Stated task 1 =>
Return the stretch of the passage on German energy policy toward Russia from "The German government" through "in Berlin yesterday.", copied word for word.
Stated task 2 =>
According to the passage on German energy policy toward Russia, what European Union office did Germany hold at the time?

Selected excerpt =>
%%
The German government plans to press Russia to accept independent mediation in any future energy disputes with its neighbors, a move aimed at avoiding further disruptions of oil and gas supplies to western Europe.
Germany, as current holder of the European Union's six-month rotating presidency, wants President Vladimir Putin to accept automatic arbitration in the event of energy disputes escalating, according to German Foreign Minister Frank-Walter Steinmeier. The step may be adopted as part of a „Partnership and Cooperation” accord between the EU and Russia due for renewal this year, he said. „We want to weave a new chapter in the accord addressing long-term energy supplies,” Steinmeier said in an interview in Berlin yesterday.
%%
Entries shown =>
%%
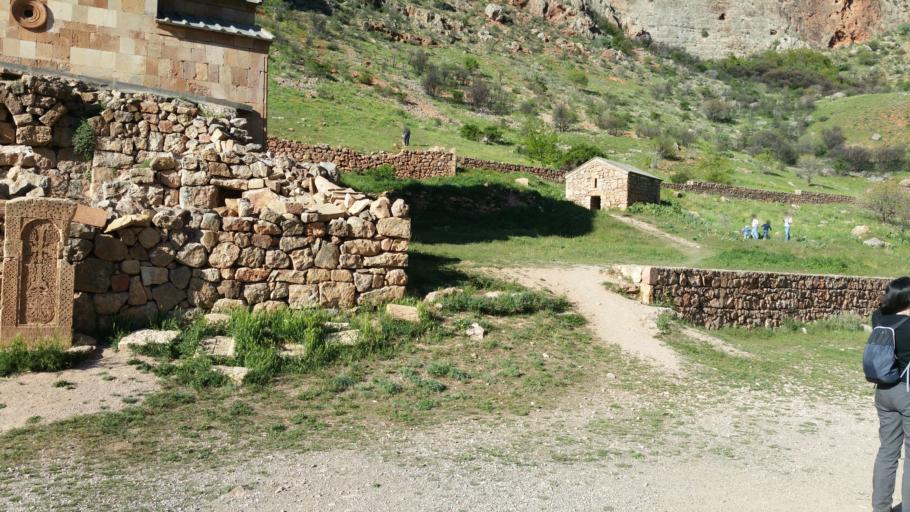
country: AM
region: Vayots' Dzori Marz
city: Areni
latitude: 39.6846
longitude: 45.2329
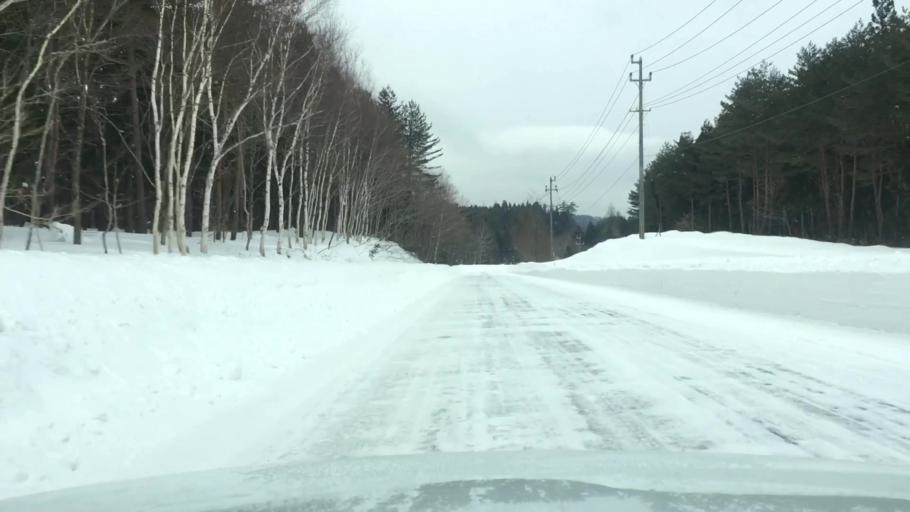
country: JP
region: Akita
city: Hanawa
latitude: 39.9878
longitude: 140.9989
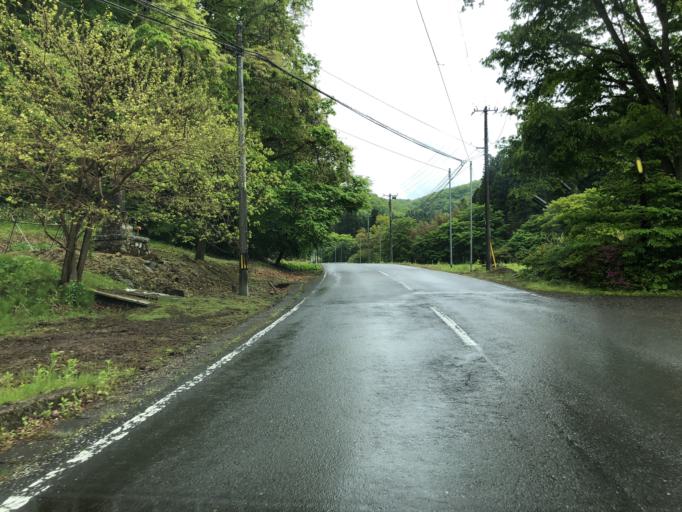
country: JP
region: Fukushima
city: Ishikawa
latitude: 36.9892
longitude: 140.6173
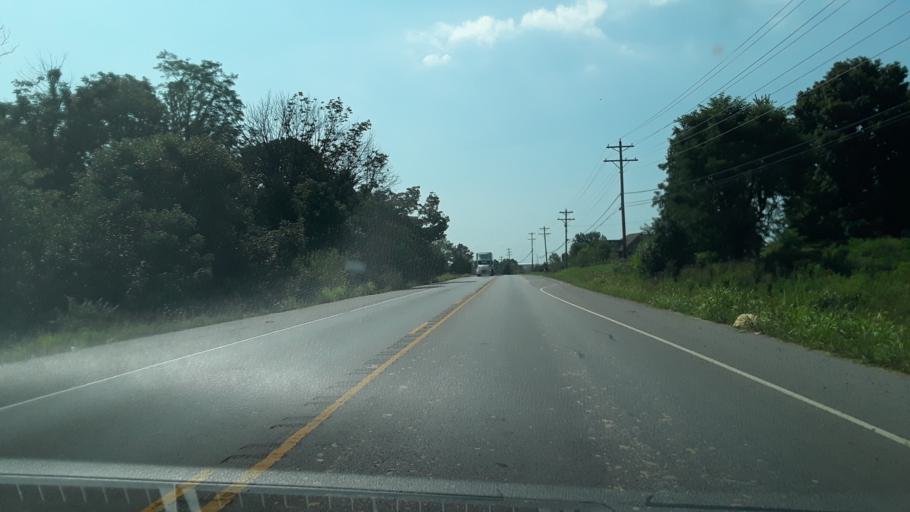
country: US
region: Indiana
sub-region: Clark County
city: Sellersburg
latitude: 38.3983
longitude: -85.7821
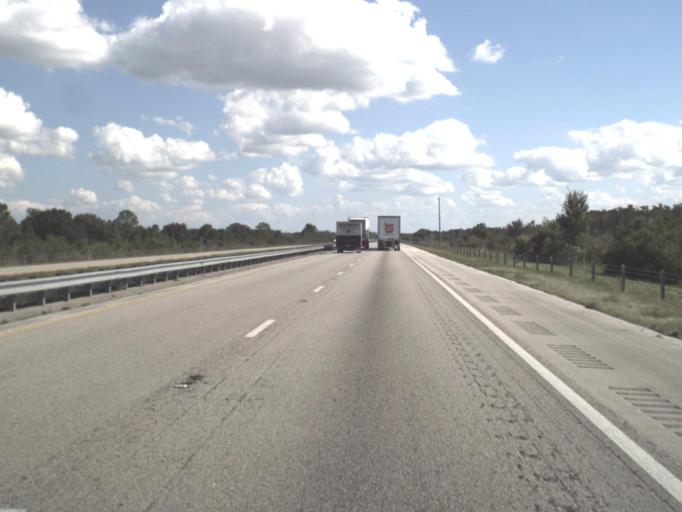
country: US
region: Florida
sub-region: Osceola County
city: Saint Cloud
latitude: 27.9423
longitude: -81.0788
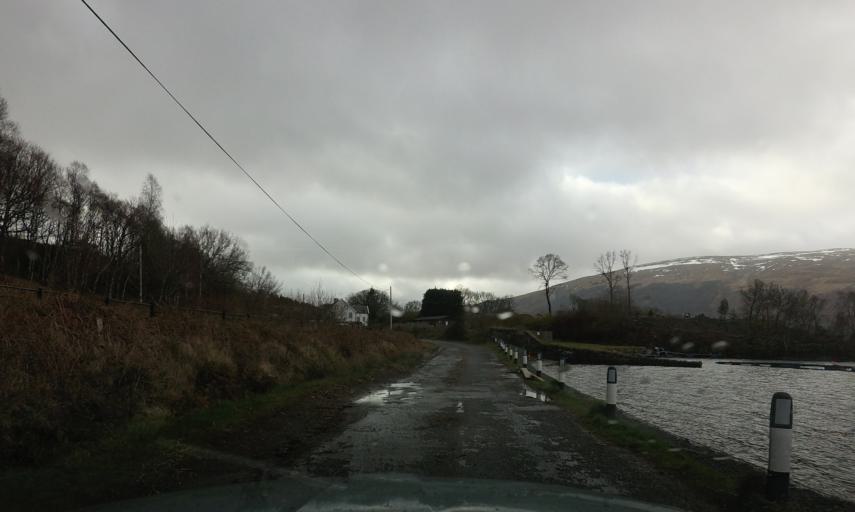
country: GB
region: Scotland
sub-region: West Dunbartonshire
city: Balloch
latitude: 56.1509
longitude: -4.6417
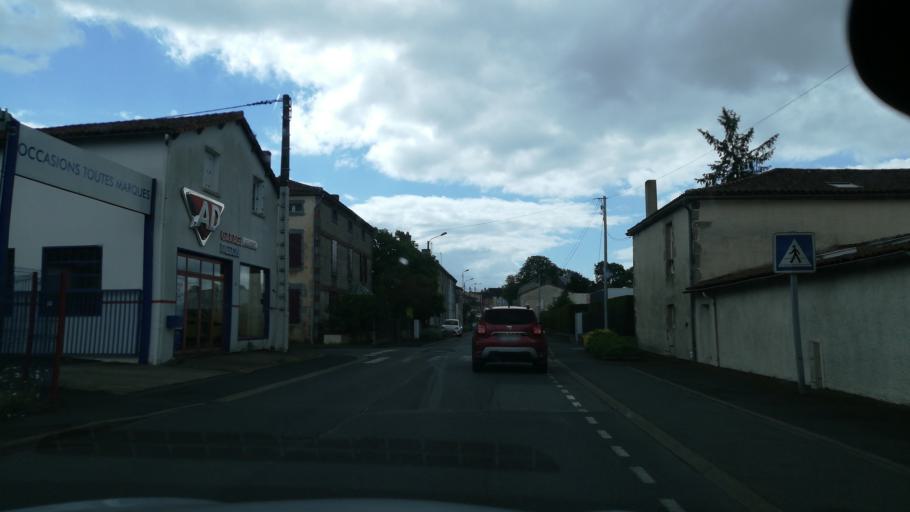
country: FR
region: Poitou-Charentes
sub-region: Departement des Deux-Sevres
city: Moncoutant
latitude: 46.7269
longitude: -0.5909
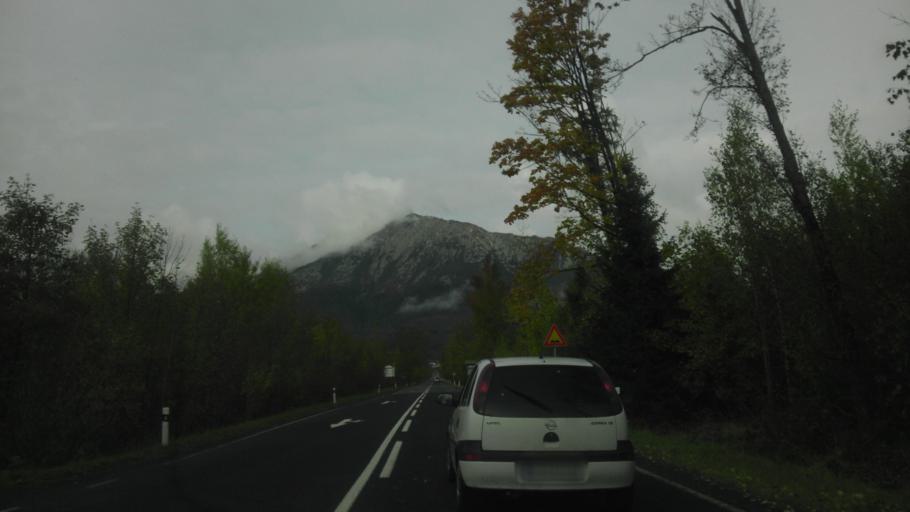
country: SK
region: Presovsky
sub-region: Okres Poprad
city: Vysoke Tatry
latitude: 49.1241
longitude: 20.2459
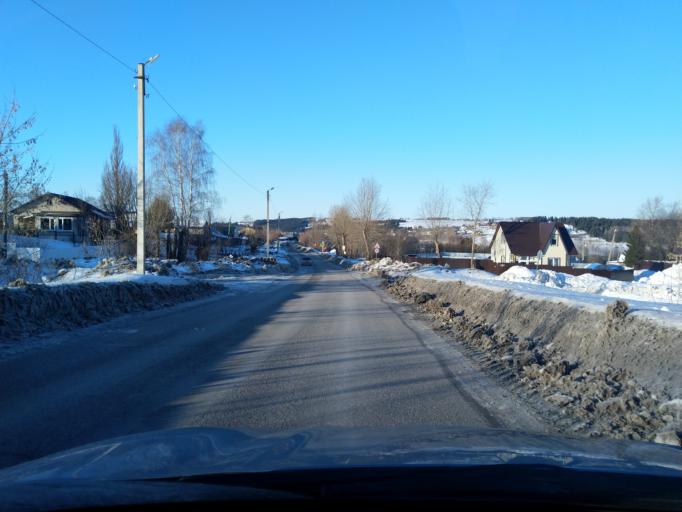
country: RU
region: Perm
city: Polazna
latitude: 58.2942
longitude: 56.4159
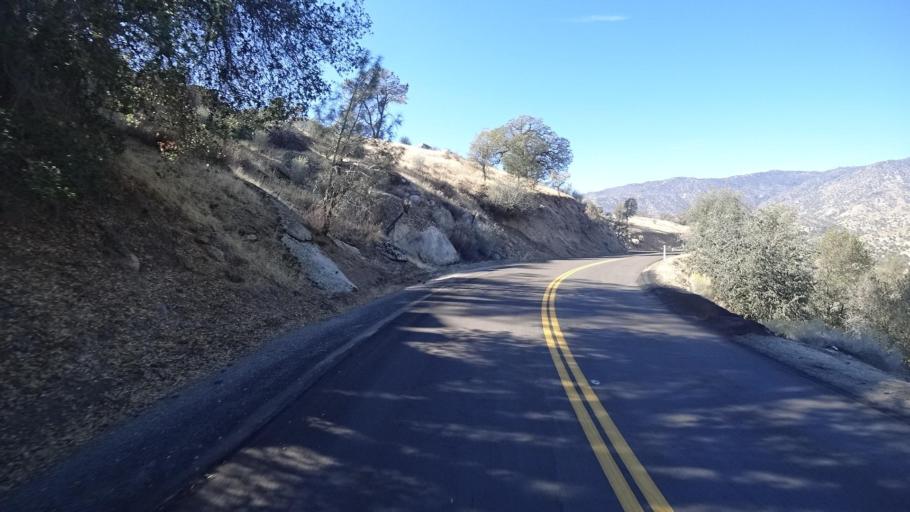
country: US
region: California
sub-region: Kern County
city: Bodfish
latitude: 35.5939
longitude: -118.5101
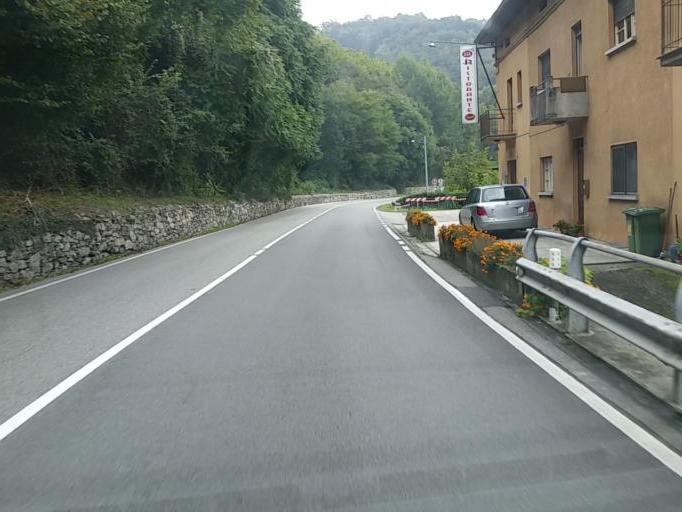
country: IT
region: Piedmont
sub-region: Provincia di Novara
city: Bolzano Novarese
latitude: 45.7699
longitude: 8.4266
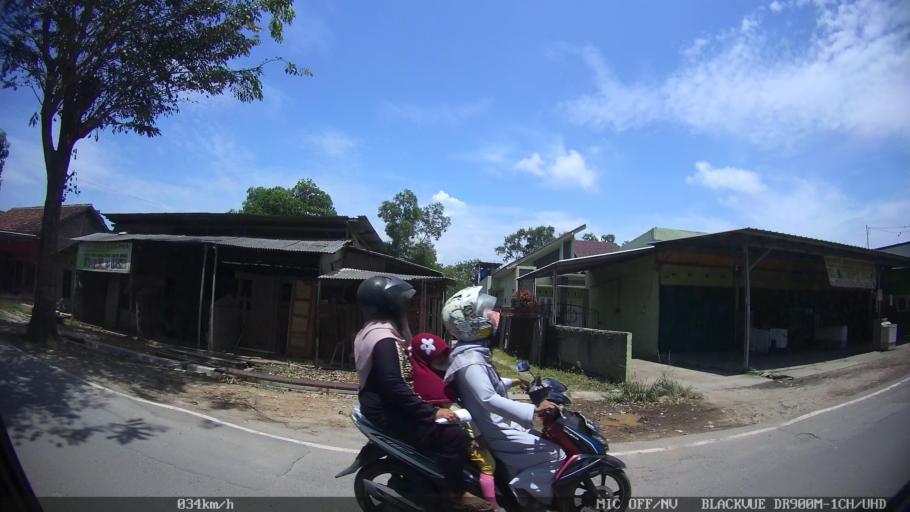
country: ID
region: Lampung
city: Kedaton
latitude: -5.3680
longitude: 105.2898
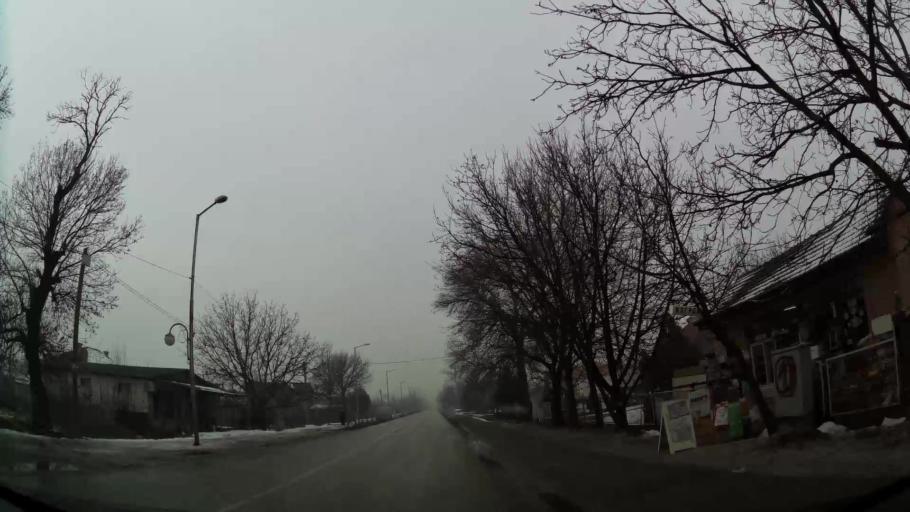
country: MK
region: Petrovec
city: Petrovec
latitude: 41.9338
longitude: 21.6219
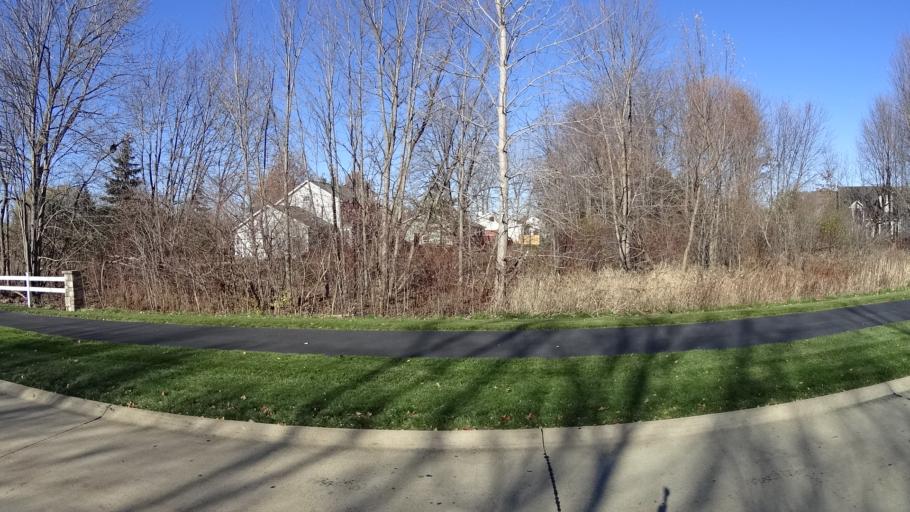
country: US
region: Ohio
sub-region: Lorain County
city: Avon Center
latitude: 41.4325
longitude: -82.0024
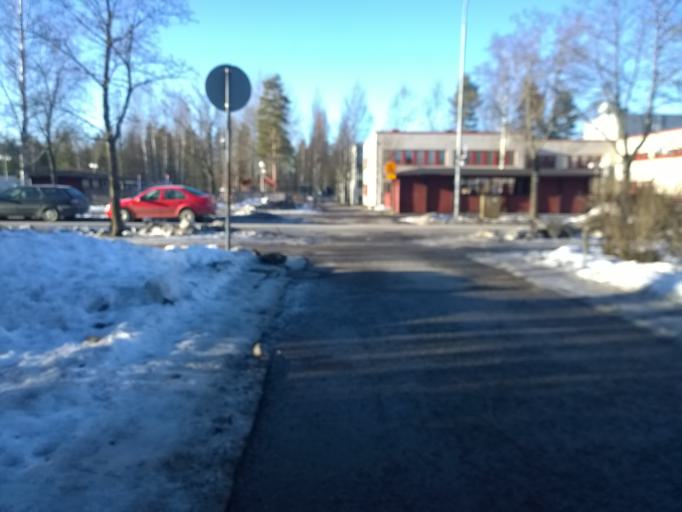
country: FI
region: Pirkanmaa
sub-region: Tampere
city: Tampere
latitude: 61.4461
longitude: 23.8314
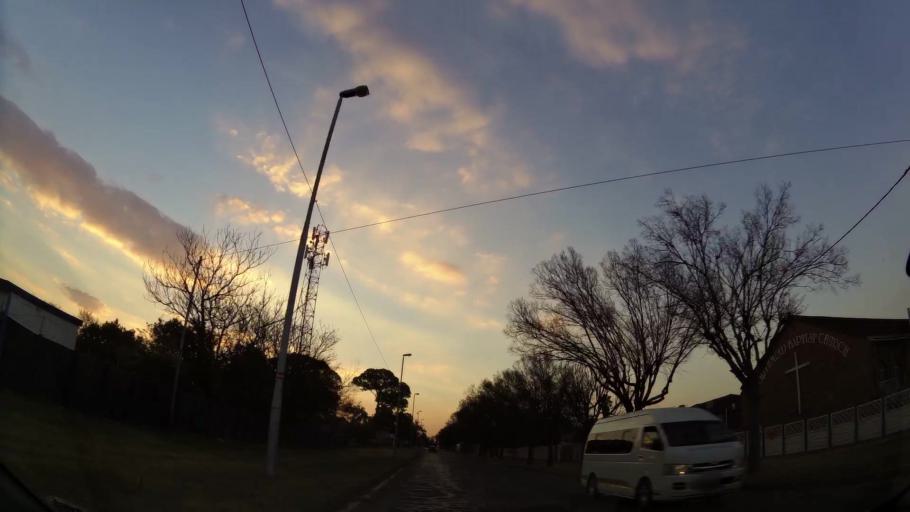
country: ZA
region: Gauteng
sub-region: Ekurhuleni Metropolitan Municipality
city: Benoni
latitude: -26.1670
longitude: 28.3146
%%
Reply 1 =>
The German government plans to press Russia to accept independent mediation in any future energy disputes with its neighbors, a move aimed at avoiding further disruptions of oil and gas supplies to western Europe.
Germany, as current holder of the European Union's six-month rotating presidency, wants President Vladimir Putin to accept automatic arbitration in the event of energy disputes escalating, according to German Foreign Minister Frank-Walter Steinmeier. The step may be adopted as part of a „Partnership and Cooperation” accord between the EU and Russia due for renewal this year, he said. „We want to weave a new chapter in the accord addressing long-term energy supplies,” Steinmeier said in an interview in Berlin yesterday.

Reply 2 =>
The European Union's six-month rotating presidency.